Machine-readable hardware designs:
—————
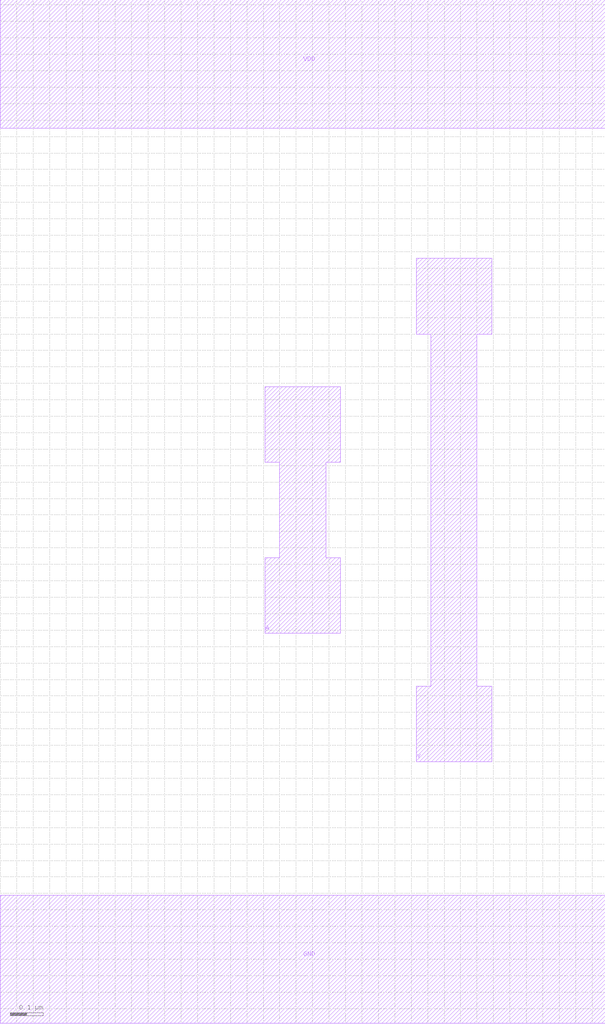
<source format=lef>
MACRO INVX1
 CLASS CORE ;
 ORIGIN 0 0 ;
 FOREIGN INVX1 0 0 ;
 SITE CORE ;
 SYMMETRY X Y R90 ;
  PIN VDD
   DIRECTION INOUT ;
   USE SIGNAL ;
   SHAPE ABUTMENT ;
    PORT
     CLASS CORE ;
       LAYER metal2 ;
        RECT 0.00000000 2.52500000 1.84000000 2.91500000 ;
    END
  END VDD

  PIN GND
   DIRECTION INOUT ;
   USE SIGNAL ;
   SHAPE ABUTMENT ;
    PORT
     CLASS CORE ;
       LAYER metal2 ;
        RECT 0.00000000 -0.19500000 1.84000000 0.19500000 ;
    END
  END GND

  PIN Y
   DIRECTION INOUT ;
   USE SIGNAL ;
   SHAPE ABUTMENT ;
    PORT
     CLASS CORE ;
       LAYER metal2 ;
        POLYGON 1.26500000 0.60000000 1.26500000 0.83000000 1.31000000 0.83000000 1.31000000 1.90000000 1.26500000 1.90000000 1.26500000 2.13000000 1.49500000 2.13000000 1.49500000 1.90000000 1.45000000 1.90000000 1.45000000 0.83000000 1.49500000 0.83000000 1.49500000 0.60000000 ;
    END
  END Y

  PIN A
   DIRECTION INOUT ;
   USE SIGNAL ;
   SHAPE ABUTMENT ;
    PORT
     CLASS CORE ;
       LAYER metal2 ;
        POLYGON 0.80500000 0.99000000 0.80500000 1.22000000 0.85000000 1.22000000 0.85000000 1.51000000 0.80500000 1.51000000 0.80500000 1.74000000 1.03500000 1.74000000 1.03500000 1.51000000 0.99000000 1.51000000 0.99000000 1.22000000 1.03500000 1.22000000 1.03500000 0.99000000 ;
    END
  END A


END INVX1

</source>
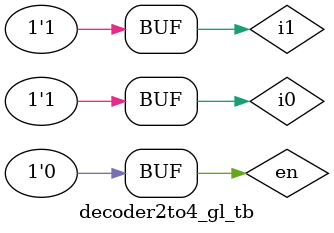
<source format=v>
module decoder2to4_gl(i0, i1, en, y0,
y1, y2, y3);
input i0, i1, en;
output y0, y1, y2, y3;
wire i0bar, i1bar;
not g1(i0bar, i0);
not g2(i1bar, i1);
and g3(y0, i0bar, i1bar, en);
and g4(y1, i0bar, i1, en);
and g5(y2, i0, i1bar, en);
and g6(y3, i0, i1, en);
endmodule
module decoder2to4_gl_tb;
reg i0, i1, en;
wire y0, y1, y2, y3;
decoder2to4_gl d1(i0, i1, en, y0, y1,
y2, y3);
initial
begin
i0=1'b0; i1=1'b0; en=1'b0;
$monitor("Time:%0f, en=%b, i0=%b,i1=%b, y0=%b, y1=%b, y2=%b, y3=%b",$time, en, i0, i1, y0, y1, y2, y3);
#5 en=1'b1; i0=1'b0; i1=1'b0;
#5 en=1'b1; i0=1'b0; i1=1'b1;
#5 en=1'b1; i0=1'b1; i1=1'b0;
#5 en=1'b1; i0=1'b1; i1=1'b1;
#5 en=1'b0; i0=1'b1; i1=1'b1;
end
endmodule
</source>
—————
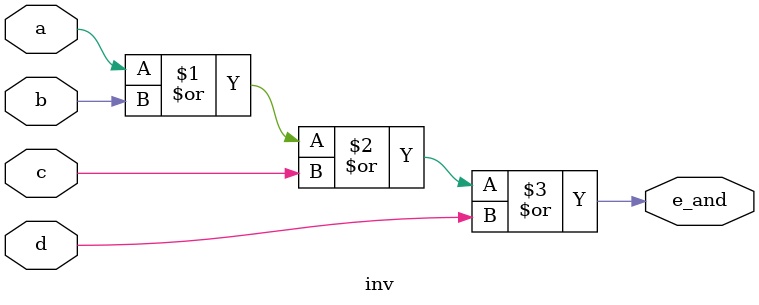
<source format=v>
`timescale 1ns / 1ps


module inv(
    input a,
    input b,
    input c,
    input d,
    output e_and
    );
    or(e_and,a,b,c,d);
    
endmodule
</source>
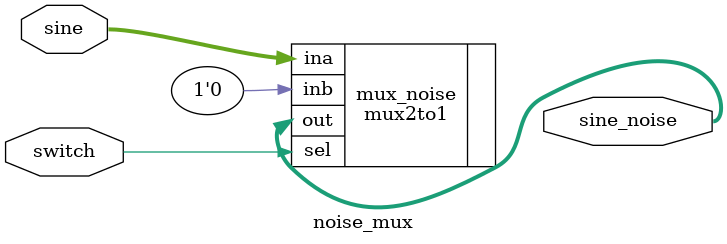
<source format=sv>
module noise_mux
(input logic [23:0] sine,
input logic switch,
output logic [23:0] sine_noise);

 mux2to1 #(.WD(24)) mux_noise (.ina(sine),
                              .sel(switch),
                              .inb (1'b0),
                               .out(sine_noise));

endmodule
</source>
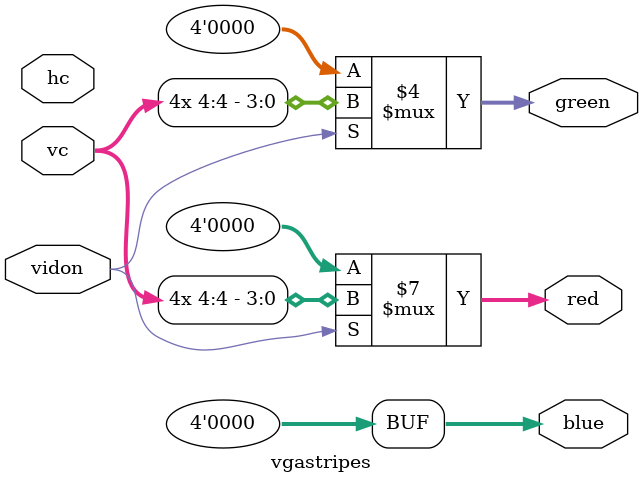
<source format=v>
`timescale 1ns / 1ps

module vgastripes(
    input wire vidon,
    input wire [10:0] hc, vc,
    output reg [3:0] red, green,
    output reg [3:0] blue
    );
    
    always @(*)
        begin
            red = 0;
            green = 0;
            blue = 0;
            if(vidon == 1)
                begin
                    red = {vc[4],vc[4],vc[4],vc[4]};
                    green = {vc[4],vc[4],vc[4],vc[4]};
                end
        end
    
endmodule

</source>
—————
Problem description:
Copy each line of the data that contains the word "wire".

Answer area:
wire i0bar, i1bar;
wire y0, y1, y2, y3;
    input wire vidon,
    input wire [10:0] hc, vc,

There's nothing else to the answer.